[Source records]
**********

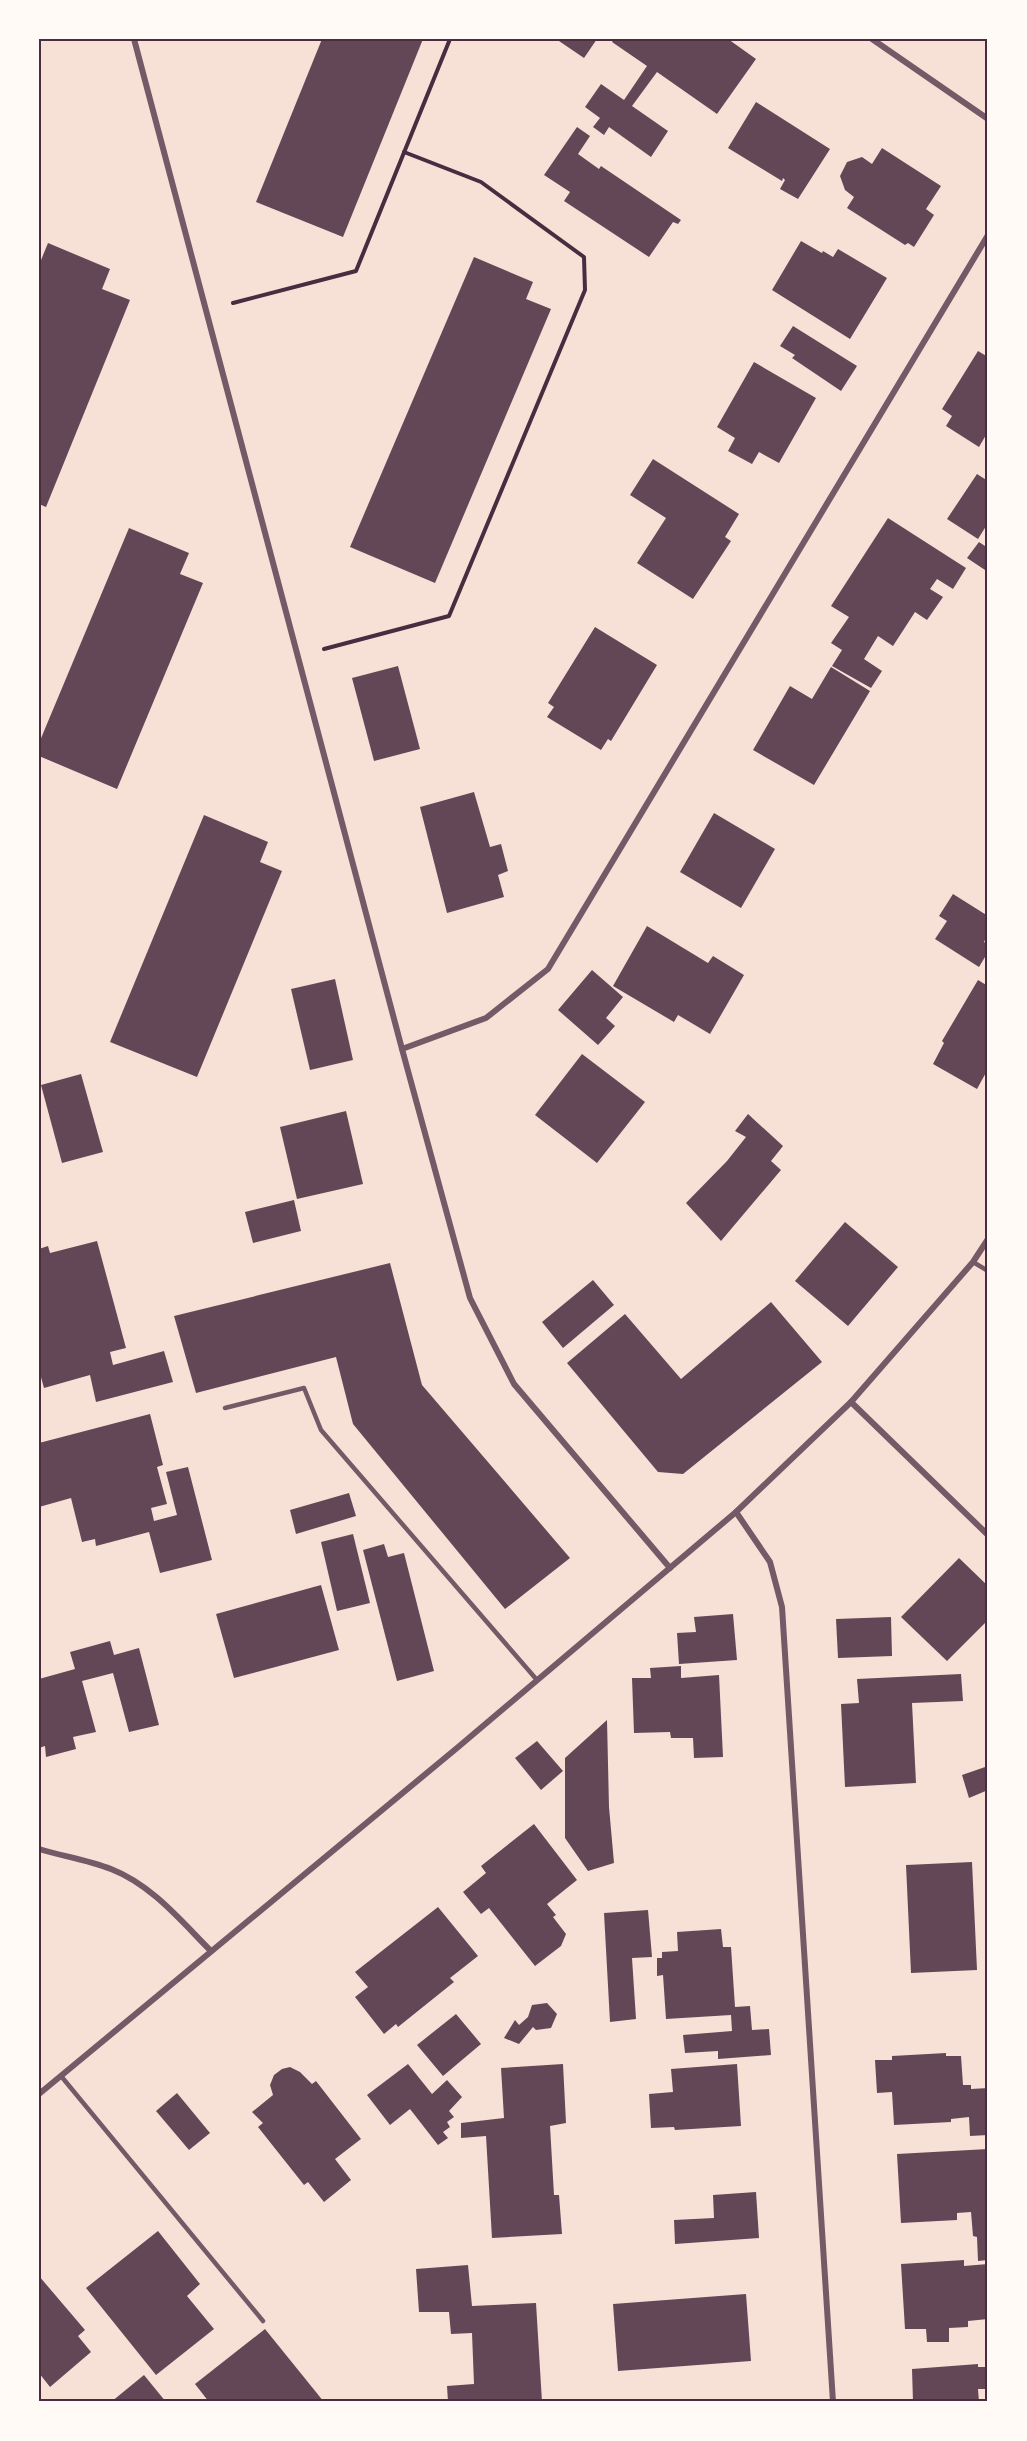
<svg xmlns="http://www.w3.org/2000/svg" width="1027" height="2441" font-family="Mulish,sans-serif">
	<rect width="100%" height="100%" fill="#f7e1d7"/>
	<g fill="#644757">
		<path d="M 322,39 L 423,39 L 343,237 L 256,202 Z"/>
		<path d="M 556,39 L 597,39 L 584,58 Z"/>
		<path d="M 614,39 L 728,39 L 756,59 L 717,114 L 657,72 L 632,106 L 668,131 L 651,157 L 609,127 L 604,135 L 593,127 L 600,118 L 585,107 L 601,84 L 624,100 L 647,66 L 612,42 Z"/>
		<path d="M 756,102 L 830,149 L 798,199 L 780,189 L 785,180 L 783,178 L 782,181 L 728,148 Z"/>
		<path d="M 577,127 L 590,136 L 578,154 L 599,169 L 601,166 L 681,220 L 678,224 L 673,222 L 649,257 L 564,201 L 570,192 L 544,175 Z"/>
		<path d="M 882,148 L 941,186 L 926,209 L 934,215 L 914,247 L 908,243 L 905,245 L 847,208 L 854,197 L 845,190 L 840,176 L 847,162 L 862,157 L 872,164 Z"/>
		<path d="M 801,241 L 822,253 L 823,251 L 833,257 L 838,249 L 887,278 L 850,339 L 772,290 Z"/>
		<path d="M 48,243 L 110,269 L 102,289 L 130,300 L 46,507 L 39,504 L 39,265 Z"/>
		<path d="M 474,257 L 533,282 L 526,299 L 551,309 L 435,583 L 350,547 Z"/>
		<path d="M 793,326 L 857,366 L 841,391 L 792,358 L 795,355 L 780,346 Z"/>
		<path d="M 978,351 L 988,357 L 988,436 L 986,435 L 979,447 L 946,426 L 952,416 L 942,409 Z"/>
		<path d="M 754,362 L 816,398 L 779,463 L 759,452 L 752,464 L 728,451 L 735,438 L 717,427 Z"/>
		<path d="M 653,459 L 739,514 L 725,537 L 731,541 L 693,599 L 637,563 L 666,518 L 630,495 Z"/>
		<path d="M 977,474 L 988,481 L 988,523 L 978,539 L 947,519 Z"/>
		<path d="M 888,518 L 966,568 L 953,589 L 937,579 L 930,589 L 943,597 L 927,620 L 915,612 L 893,646 L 878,636 L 864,659 L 882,671 L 871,688 L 832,666 L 842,650 L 831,643 L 849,617 L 831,606 Z"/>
		<path d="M 129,528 L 189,553 L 180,574 L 203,583 L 117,789 L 39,756 L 39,743 Z"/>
		<path d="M 979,542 L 988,548 L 988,572 L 967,558 Z"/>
		<path d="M 595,627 L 657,665 L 611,741 L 608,739 L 601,750 L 547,717 L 554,707 L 548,703 Z"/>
		<path d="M 398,666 L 420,749 L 374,761 L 352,678 Z"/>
		<path d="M 831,667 L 870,691 L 814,785 L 753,750 L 790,686 L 812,699 Z"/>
		<path d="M 474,792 L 490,847 L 501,844 L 508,871 L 498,875 L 504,897 L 447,913 L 420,807 Z"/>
		<path d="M 714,813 L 775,849 L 741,908 L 680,872 Z"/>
		<path d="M 204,815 L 268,842 L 260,862 L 282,871 L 197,1077 L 110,1042 Z"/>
		<path d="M 953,894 L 988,916 L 988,934 L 984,942 L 988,944 L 988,952 L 979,967 L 935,939 L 947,921 L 939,916 Z"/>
		<path d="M 647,926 L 708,963 L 713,956 L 744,975 L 710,1034 L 678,1015 L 674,1022 L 613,986 Z"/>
		<path d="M 592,970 L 623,997 L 606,1018 L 615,1026 L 598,1045 L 558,1010 Z"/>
		<path d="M 335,979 L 353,1060 L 310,1070 L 291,989 Z"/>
		<path d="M 978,980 L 988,986 L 988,1069 L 977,1089 L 933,1064 L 944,1043 L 942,1041 Z"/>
		<path d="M 582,1054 L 645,1102 L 597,1163 L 535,1115 Z"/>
		<path d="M 81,1074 L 103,1152 L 62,1163 L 41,1085 Z"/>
		<path d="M 346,1111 L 363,1184 L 297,1199 L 280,1127 Z"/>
		<path d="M 748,1114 L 783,1146 L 771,1161 L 781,1170 L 721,1241 L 686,1203 L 727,1161 L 746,1137 L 735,1131 Z"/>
		<path d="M 294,1200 L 301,1231 L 253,1243 L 245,1212 Z"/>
		<path d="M 845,1222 L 898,1267 L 848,1326 L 795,1281 Z"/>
		<path d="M 97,1241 L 126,1348 L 110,1352 L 113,1365 L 164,1351 L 173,1382 L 96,1402 L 90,1375 L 44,1388 L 39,1370 L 39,1249 L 48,1246 L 50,1253 Z"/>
		<path d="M 390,1263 L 422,1385 L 570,1558 L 505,1609 L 353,1424 L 336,1357 L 196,1393 L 174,1316 Z"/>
		<path d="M 593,1280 L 614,1305 L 563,1348 L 542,1322 Z"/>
		<path d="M 771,1302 L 822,1362 L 683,1474 L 658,1472 L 567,1363 L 625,1314 L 681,1379 Z"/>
		<path d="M 150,1414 L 163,1465 L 157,1467 L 167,1504 L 151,1508 L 154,1521 L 177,1515 L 166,1472 L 188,1467 L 212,1560 L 160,1573 L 149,1532 L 96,1546 L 95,1539 L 82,1542 L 71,1498 L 39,1507 L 39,1443 Z"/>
		<path d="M 349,1493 L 356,1516 L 296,1534 L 290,1510 Z"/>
		<path d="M 353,1534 L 370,1603 L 337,1611 L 321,1542 Z"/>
		<path d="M 384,1544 L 388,1557 L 404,1553 L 434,1671 L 397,1681 L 363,1550 Z"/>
		<path d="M 959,1558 L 988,1586 L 988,1620 L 947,1661 L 901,1617 Z"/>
		<path d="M 321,1585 L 339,1650 L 234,1678 L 216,1614 Z"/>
		<path d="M 733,1614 L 737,1660 L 679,1664 L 677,1633 L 696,1632 L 694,1617 Z"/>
		<path d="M 891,1617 L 892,1656 L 838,1658 L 836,1619 Z"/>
		<path d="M 110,1641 L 114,1655 L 139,1648 L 159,1725 L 129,1732 L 113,1673 L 82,1681 L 96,1732 L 73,1737 L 76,1749 L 46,1757 L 45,1746 L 39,1748 L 39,1679 L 75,1669 L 70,1652 Z"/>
		<path d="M 681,1666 L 681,1678 L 719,1675 L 723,1757 L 694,1758 L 693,1738 L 671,1738 L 670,1732 L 634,1733 L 632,1678 L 651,1678 L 650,1668 Z"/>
		<path d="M 961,1674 L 963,1701 L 912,1703 L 916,1783 L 845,1787 L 841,1704 L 859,1703 L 857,1679 Z"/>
		<path d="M 607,1720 L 609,1807 L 614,1863 L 588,1871 L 565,1838 L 565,1758 Z"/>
		<path d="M 537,1741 L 563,1771 L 541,1790 L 515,1758 Z"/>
		<path d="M 988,1766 L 988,1790 L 969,1798 L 962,1775 Z"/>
		<path d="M 534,1824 L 577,1880 L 547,1904 L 556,1915 L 553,1917 L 566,1934 L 561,1946 L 535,1966 L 489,1908 L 481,1914 L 463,1892 L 486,1873 L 481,1866 Z"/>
		<path d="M 972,1862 L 977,1970 L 911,1973 L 906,1865 Z"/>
		<path d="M 438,1907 L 478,1956 L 450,1978 L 454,1982 L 398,2027 L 396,2024 L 384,2034 L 355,1997 L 368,1987 L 355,1972 Z"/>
		<path d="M 648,1910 L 652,1957 L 632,1958 L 636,2019 L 610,2022 L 604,1913 Z"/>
		<path d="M 721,1929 L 723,1947 L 731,1947 L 735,2007 L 750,2006 L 752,2030 L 769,2029 L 771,2055 L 718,2059 L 718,2051 L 685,2053 L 683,2035 L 732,2031 L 731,2015 L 666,2019 L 663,1975 L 657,1976 L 657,1958 L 662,1958 L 662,1952 L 678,1951 L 677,1932 Z"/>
		<path d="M 547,2003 L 557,2014 L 551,2028 L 536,2030 L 533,2027 L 519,2044 L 504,2038 L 515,2020 L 519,2025 L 528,2017 L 532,2005 Z"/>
		<path d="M 456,2014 L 481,2044 L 443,2076 L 417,2045 Z"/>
		<path d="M 946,2053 L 946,2056 L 961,2056 L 963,2085 L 971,2085 L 971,2089 L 988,2088 L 988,2135 L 970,2136 L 969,2117 L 951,2119 L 951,2122 L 894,2125 L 892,2092 L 877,2093 L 875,2060 L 892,2060 L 892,2056 Z"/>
		<path d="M 408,2064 L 432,2094 L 447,2080 L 462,2097 L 449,2111 L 454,2117 L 447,2122 L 450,2127 L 443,2132 L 448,2138 L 438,2145 L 410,2109 L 390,2125 L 367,2095 Z"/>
		<path d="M 563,2064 L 566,2123 L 550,2126 L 554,2195 L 559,2195 L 562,2234 L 492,2238 L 486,2136 L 461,2138 L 461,2123 L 504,2118 L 501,2068 Z"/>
		<path d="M 737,2064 L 741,2126 L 675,2130 L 674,2127 L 651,2128 L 649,2094 L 673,2092 L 671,2069 Z"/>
		<path d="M 290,2067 L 300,2072 L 312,2084 L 316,2081 L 361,2139 L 335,2159 L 351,2180 L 324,2202 L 308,2182 L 304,2185 L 258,2127 L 263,2123 L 252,2112 L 273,2095 L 270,2085 L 274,2075 L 282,2069 Z"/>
		<path d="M 177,2093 L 210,2133 L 189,2150 L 156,2111 Z"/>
		<path d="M 988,2149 L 988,2260 L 978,2261 L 977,2237 L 973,2236 L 971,2212 L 957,2213 L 957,2220 L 901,2223 L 897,2154 Z"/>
		<path d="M 756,2192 L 759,2238 L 675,2244 L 674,2220 L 714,2218 L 713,2195 Z"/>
		<path d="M 158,2231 L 200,2284 L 187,2296 L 214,2329 L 156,2375 L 86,2288 Z"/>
		<path d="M 964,2260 L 964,2266 L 988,2264 L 988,2319 L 968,2321 L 968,2327 L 949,2328 L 949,2342 L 927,2342 L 926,2329 L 905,2329 L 901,2264 Z"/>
		<path d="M 468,2265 L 472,2306 L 536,2303 L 542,2402 L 448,2402 L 447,2386 L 474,2384 L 472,2333 L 451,2334 L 449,2312 L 419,2312 L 416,2269 Z"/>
		<path d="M 39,2276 L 85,2330 L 78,2336 L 91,2352 L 50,2387 L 39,2373 Z"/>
		<path d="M 746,2294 L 751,2361 L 618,2371 L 613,2304 Z"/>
		<path d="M 265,2329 L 324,2402 L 209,2402 L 195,2384 Z"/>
		<path d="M 978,2364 L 978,2367 L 988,2367 L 988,2389 L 978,2389 L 979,2402 L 913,2402 L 912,2369 Z"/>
		<path d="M 144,2375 L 166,2402 L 111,2402 Z"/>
	</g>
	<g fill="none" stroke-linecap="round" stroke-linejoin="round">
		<g stroke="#4a2c40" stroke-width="4">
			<path d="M 233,303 L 356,271 L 450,39"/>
			<path d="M 324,649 L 449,616 L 585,290 L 584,257 L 481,182 L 404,152"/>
		</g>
		<g stroke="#755966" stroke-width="4.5">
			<path d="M 973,1262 L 988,1271"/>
			<path d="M 225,1408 L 304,1388 L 321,1430 L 537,1680"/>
			<path d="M 61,2076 L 263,2321"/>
		</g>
		<g stroke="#755966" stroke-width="6">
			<path d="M 134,39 L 402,1049 L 470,1298 L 514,1384 L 670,1568"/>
			<path d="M 872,39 L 988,119"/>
			<path d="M 402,1049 L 486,1018 L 548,969 L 988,235"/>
			<path d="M 851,1402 L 988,1535"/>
			<path d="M 736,1512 L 770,1562 L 782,1607 L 833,2402"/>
			<path d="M 39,1849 C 62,1856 88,1860 111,1869 C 152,1885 181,1921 211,1951"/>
			<path d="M 39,2094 L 457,1748 L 736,1512 L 851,1402 L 973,1262 L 988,1239"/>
		</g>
	</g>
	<rect width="1027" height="2441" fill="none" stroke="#fffaf5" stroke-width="81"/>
	<rect x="40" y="40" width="946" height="2360" fill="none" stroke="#4a2c40" stroke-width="2"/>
</svg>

**********

Problem statement: Set down the line that contains "134,39 L 402,1049" exactly. Do the same for each later line of the data, through the end, and add nothing.

Finished exercise:
			<path d="M 134,39 L 402,1049 L 470,1298 L 514,1384 L 670,1568"/>
			<path d="M 872,39 L 988,119"/>
			<path d="M 402,1049 L 486,1018 L 548,969 L 988,235"/>
			<path d="M 851,1402 L 988,1535"/>
			<path d="M 736,1512 L 770,1562 L 782,1607 L 833,2402"/>
			<path d="M 39,1849 C 62,1856 88,1860 111,1869 C 152,1885 181,1921 211,1951"/>
			<path d="M 39,2094 L 457,1748 L 736,1512 L 851,1402 L 973,1262 L 988,1239"/>
		</g>
	</g>
	<rect width="1027" height="2441" fill="none" stroke="#fffaf5" stroke-width="81"/>
	<rect x="40" y="40" width="946" height="2360" fill="none" stroke="#4a2c40" stroke-width="2"/>
</svg>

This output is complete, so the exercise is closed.